START Text under study

= List of Haruhi Suzumiya video games =

The Haruhi Suzumiya video games have been published by Namco Bandai Games, Banpresto, Kadokawa Shoten, and Sega. The games revolve around Haruhi Suzumiya, a high school girl who is obsessed with the supernatural. To find the supernatural, she forms the SOS Brigade to investigate mysterious happenings with four other members: Kyon, Yuki Nagato, Mikuru Asahina, and Itsuki Koizumi. Games have been released on the PlayStation 2, PlayStation 3, Wii, PlayStation Portable, and Nintendo DS, as well as mobile devices. The series features several genres including adventure games, visual novels, and a music video game. The series debuted in Japan on December 27, 2007 with Suzumiya Haruhi no Yakusoku. The series contains eight released games, the latest of which being Suzumiya Haruhi-chan no Mahjong released in July 2011.

END Text under study
START Exercise data

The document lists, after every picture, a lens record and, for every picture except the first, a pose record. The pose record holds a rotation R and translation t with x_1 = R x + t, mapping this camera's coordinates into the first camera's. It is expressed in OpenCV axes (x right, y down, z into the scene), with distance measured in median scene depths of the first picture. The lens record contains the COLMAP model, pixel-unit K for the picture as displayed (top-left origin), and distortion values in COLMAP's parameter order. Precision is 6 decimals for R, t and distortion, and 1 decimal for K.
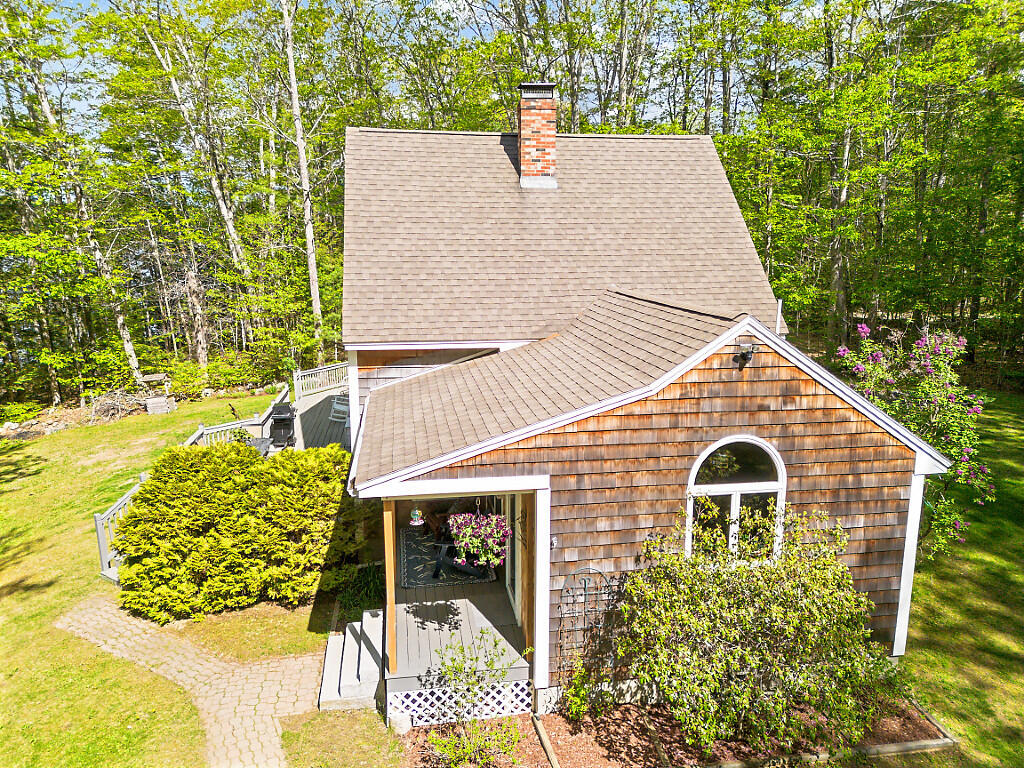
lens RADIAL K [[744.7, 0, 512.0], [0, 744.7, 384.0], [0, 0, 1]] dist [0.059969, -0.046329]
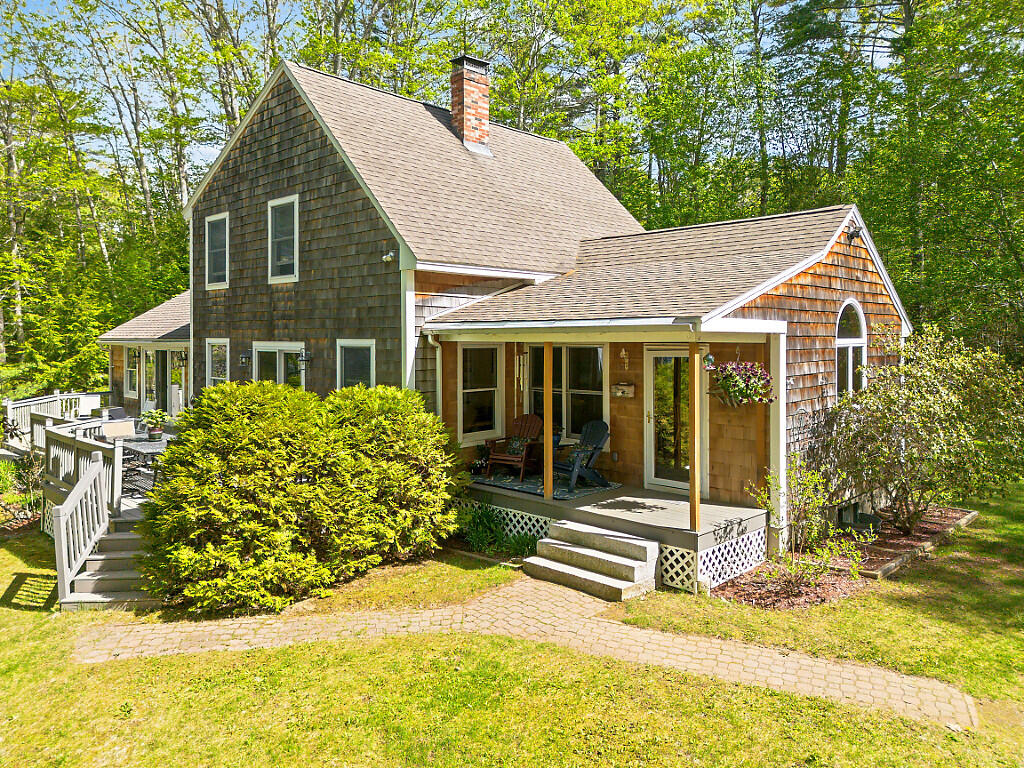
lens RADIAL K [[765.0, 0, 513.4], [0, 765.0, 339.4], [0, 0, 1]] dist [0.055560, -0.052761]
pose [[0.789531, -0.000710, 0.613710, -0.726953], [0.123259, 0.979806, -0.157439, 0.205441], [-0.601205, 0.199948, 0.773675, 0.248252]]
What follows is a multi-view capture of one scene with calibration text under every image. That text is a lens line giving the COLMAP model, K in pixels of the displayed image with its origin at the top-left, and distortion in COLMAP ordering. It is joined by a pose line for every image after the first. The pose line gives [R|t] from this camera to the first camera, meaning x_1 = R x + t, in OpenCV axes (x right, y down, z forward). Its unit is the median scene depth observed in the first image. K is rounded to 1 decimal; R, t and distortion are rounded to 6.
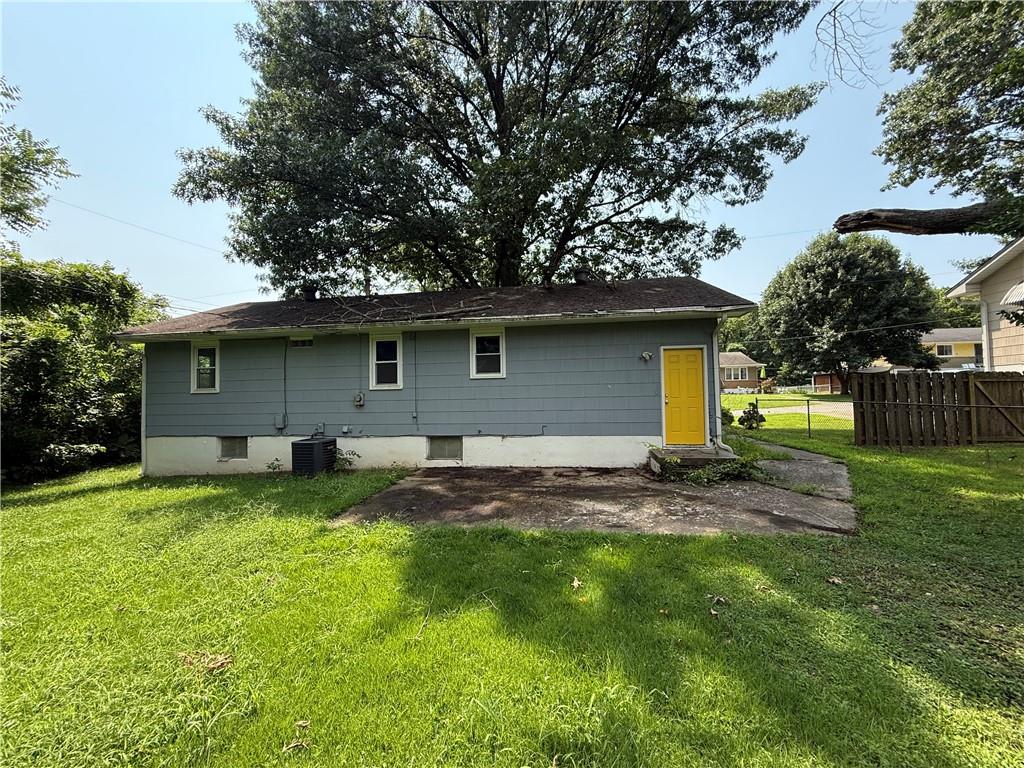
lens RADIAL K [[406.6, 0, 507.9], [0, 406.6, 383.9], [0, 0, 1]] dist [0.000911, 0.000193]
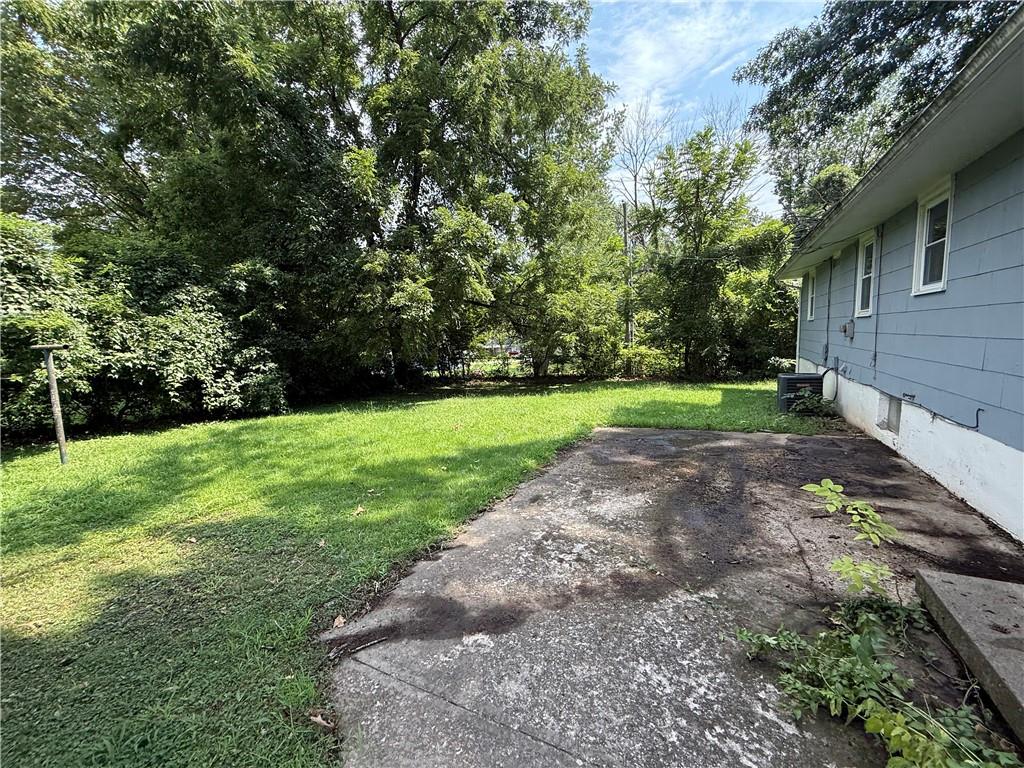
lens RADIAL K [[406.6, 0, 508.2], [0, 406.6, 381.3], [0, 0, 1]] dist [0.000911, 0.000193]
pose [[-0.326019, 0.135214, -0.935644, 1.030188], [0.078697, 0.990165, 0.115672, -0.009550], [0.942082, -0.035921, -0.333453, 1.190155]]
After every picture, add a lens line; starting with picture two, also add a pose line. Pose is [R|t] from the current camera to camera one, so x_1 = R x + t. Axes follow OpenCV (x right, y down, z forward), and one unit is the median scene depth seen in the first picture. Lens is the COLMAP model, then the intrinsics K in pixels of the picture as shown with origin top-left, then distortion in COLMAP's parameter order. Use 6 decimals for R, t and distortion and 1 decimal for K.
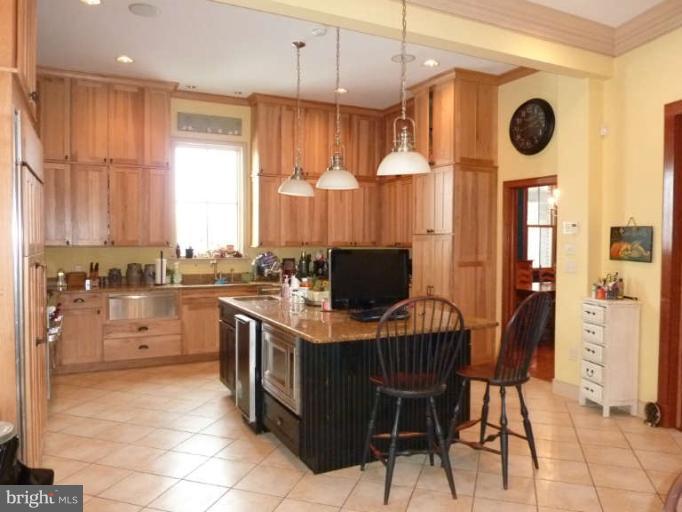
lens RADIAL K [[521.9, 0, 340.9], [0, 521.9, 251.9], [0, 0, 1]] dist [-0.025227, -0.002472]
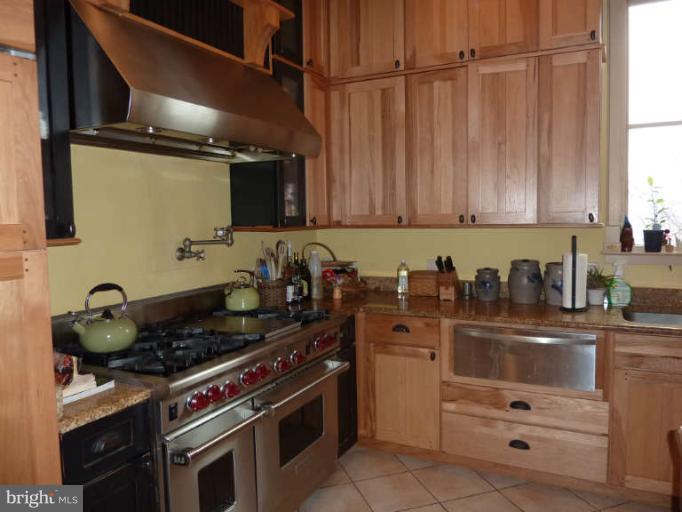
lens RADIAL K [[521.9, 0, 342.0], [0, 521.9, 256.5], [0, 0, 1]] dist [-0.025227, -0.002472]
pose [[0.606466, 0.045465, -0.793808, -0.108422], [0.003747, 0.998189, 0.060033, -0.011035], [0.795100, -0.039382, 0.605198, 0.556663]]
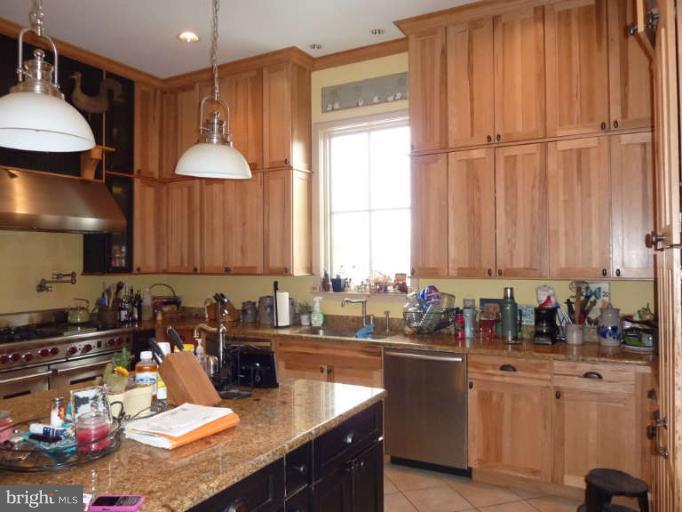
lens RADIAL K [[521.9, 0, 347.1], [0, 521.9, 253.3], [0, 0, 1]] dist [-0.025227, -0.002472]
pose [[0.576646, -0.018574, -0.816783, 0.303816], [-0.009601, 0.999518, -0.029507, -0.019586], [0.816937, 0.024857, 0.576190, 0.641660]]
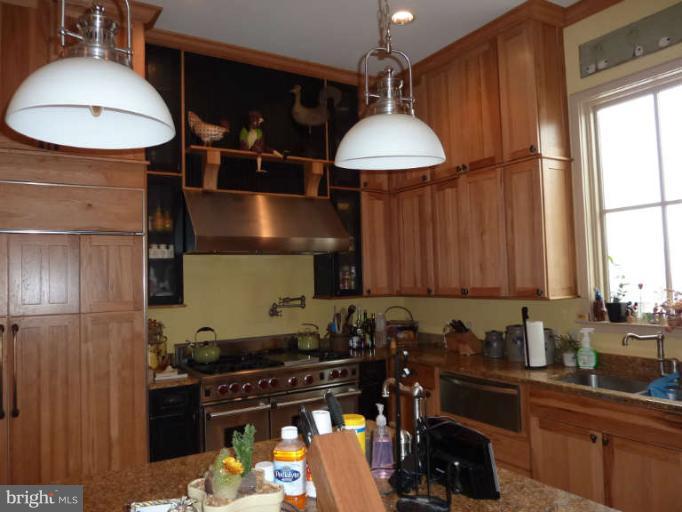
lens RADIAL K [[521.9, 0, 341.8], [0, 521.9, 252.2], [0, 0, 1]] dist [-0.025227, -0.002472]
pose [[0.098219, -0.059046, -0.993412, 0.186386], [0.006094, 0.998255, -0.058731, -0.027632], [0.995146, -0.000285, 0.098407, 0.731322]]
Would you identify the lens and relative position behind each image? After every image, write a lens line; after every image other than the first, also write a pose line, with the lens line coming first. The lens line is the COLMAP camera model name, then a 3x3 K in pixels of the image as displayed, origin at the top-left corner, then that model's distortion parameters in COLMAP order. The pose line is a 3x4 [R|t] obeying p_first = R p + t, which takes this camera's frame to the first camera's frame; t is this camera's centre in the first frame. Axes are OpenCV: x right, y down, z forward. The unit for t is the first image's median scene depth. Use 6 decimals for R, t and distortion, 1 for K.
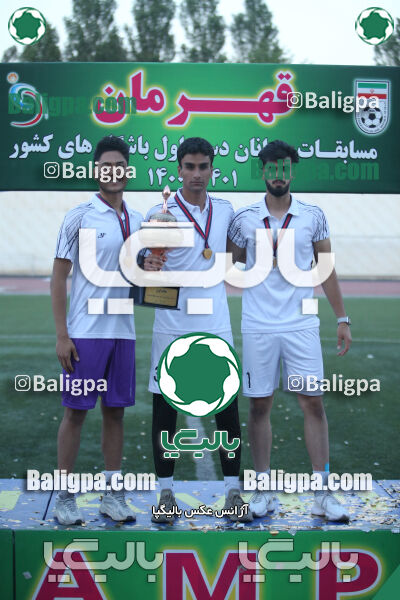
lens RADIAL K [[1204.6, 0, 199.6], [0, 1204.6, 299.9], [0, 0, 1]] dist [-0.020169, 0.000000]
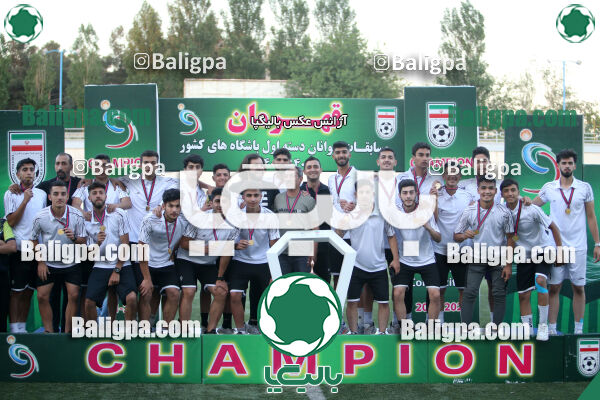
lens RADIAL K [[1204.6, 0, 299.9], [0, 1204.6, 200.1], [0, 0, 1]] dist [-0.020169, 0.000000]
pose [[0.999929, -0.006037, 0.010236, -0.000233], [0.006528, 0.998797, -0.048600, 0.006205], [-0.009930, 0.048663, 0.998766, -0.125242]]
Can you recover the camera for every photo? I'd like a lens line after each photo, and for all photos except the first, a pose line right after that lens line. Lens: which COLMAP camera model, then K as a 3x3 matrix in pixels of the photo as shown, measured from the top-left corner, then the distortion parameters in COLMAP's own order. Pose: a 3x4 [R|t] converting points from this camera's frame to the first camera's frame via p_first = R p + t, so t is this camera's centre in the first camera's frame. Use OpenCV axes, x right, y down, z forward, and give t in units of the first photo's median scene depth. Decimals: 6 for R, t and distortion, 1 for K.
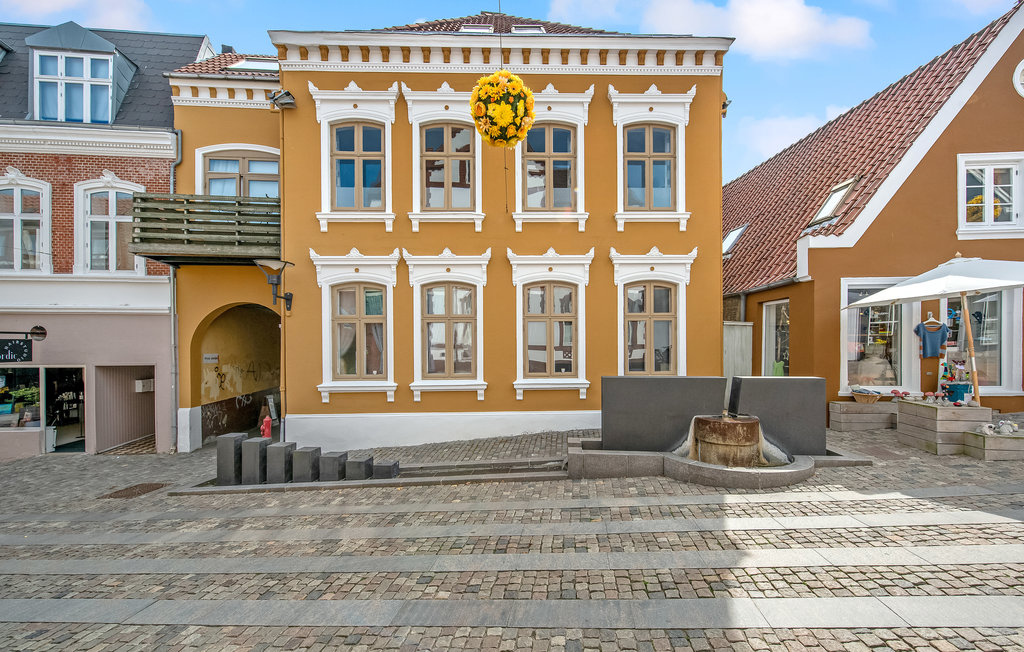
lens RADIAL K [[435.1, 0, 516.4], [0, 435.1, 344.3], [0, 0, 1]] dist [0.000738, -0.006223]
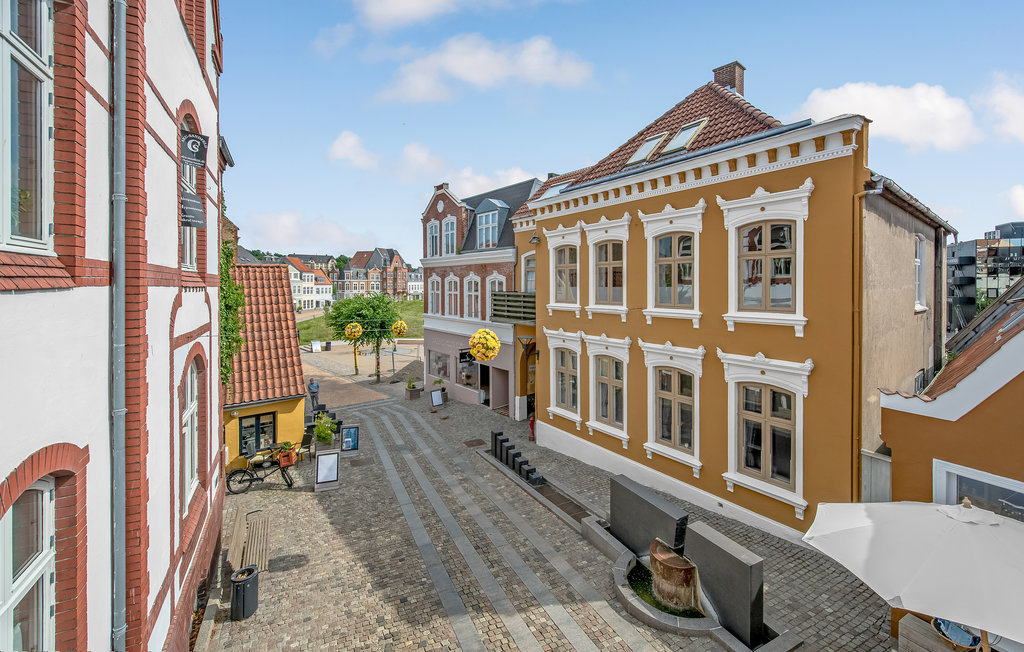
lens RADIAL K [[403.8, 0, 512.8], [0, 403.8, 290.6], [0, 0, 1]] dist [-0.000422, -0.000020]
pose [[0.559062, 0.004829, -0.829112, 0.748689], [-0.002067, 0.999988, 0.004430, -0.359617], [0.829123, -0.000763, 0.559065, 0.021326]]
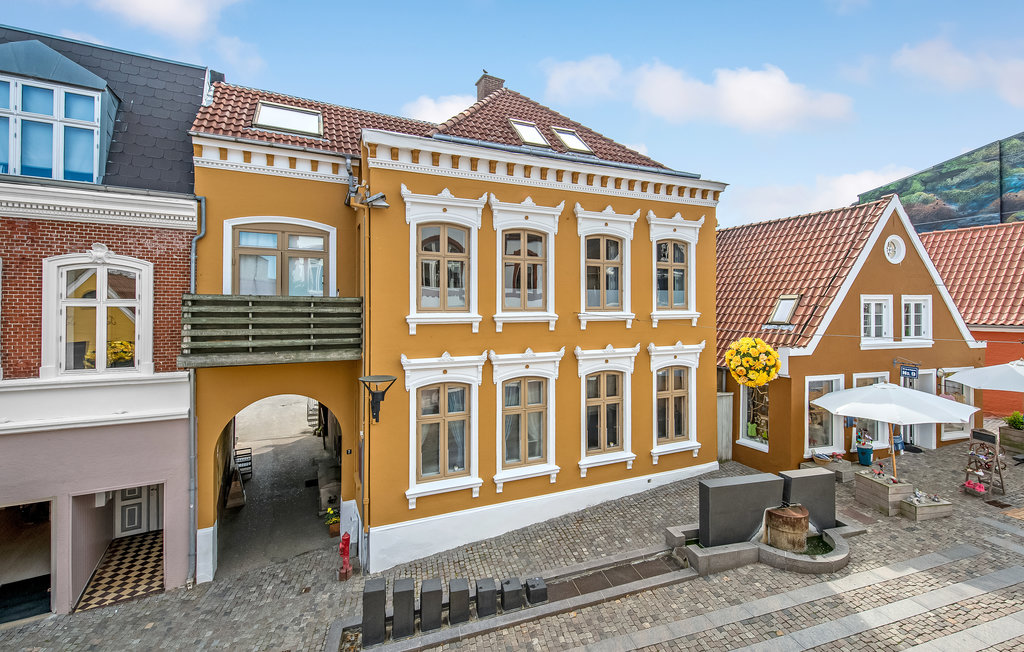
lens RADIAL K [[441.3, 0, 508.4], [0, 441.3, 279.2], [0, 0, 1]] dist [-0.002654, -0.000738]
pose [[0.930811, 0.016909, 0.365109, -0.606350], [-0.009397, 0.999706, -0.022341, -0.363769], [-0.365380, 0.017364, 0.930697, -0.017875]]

END Exercise data

What you are asked to do
Do these statements agree with the list of Haruhi Suzumiya video games? For each, answer yes or no and quote the words of the list that decide it. (a) The series debuted in Japan on December 27, 2007. (b) Games in the series have been released on the Xbox 360. (c) The series contains nine released games. The lines have no connection to the list of Haruhi Suzumiya video games.

Result of the exercise
(a) Yes: "The series debuted in Japan on December 27, 2007 with Suzumiya Haruhi no Yakusoku."
(b) No: "Games have been released on the PlayStation 2, PlayStation 3, Wii, PlayStation Portable, and Nintendo DS, as well as mobile devices."
(c) No: "The series contains eight released games"